Wallace Family Scholarship in Engineering

DIT Foundation is delighted to announce the awarding of the inaugural Wallace Family Scholarships in Engineering to students Fionntan O’Suibhne and Tadhg Murphy.
Tadhg Murphy is a 4th year mechanical engineer at DIT Bolton Street. Tadhg struggled at school, leaving at 14 to work in a motorcycle shop, and beginning an apprenticeship in Green keeping at 16. Realising the importance of education in his early 20s he enrolled in evening classes to improve his basic literacy, and later completed an ECDL. In 2011 he began attending a Level 5 Engineering Technology course in Greenhills College as a stepping stone to studying mechanical engineering in DIT.
Fionntan O’Suibhne is a 3rd year mechanical engineer at DIT. Fionntan began his engineering career early in life by helping his Dad, fixing lap tops and iphones for his friends. He struggle with dyslexia which made maths challenging but he was determined and achieved his place at DIT through the second chance maths route.
The Wallace Family Scholarships aim to support committed students like Fionntan and Tadhg who have not only demonstrated academic achievement but also engaged with the world of engineering outside of the classroom.
Paul Wallace (Back Row 4th from Right) with his 1950s class mates at Bolton Street in August 2016
About Paul Wallace (1936 – 2016)
Paul Wallace graduated in 1958 from the Whole-time Course in Mechanical Engineering at the College of Technology, Bolton St. This was the 2nd year of the then-unrecognised course, to gain recognition students had to sit the external Graduatship examinations of the Institution of Mechanical Engineers. His practical training during the course was done at the Meath County Council and at Vorwerk & Co., Wuppertal, Germany.
After a period as a development engineer at Unidare Ltd, Finglas he did research for an M.Sc. at Salford and for a Ph. D. at Bristol.

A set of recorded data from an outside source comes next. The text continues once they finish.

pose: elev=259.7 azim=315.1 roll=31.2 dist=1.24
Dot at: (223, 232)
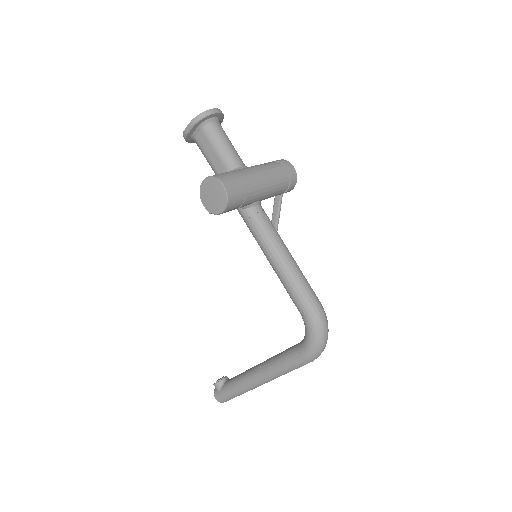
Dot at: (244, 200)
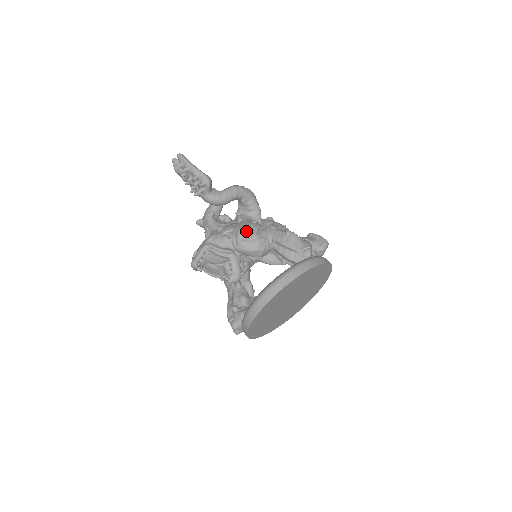
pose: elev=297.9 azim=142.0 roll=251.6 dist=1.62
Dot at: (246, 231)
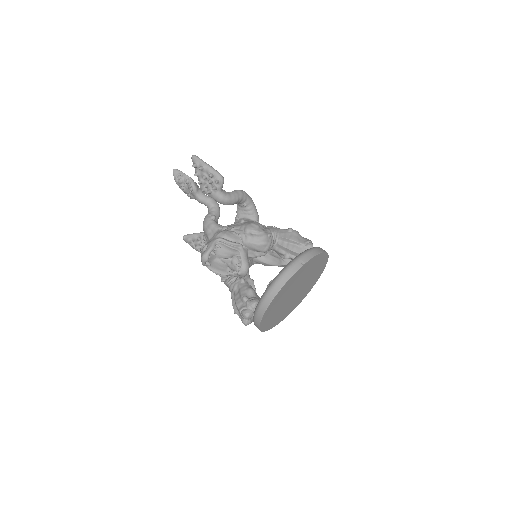
Dot at: (254, 227)
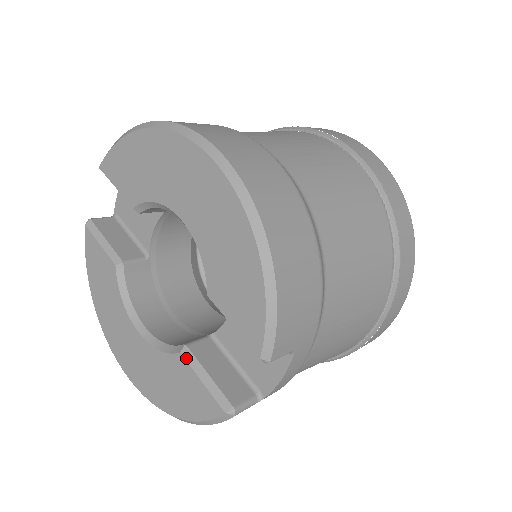
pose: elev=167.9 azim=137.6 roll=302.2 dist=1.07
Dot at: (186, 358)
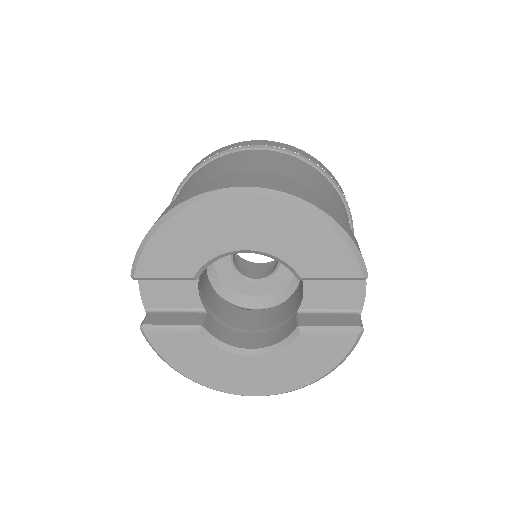
Dot at: (307, 332)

He and his wife then emigrated to Chicago and he worked at IIT Research institute, before returning to Ireland in 1969 with the first US Company in Ireland, SPS International Ltd. First in Shannon and later in Naas, Co. Kildare, he started the first R&D Centre in Ireland for a Multi-National Company. Success in Naas resulted in promotion to Director of R&D for the SPS Technologies Corporation in Pennsylvania including the Centre in Naas.
Crossing the Atlantic again, he became Professor and first head of Trinity College’s Department of Mechanical & Manufacturing Engineering.
Returning to the US in 1983, he became head of the Assembly Systems Division at SPS and later at Ingersoll-Rand, from which he retired in 2001. Since then he has been a partner in an R&D company in Naas, Co Kildare and currently runs a similar company in the US.
He lived in Furlong, Pennsylvania with his wife Margaret until his death in late 2016. He had 4 children Karen, Ian, Mike and David.
We are deeply grateful for the support of Paul and his family in encouraging a new generation of talented young Irish engineers.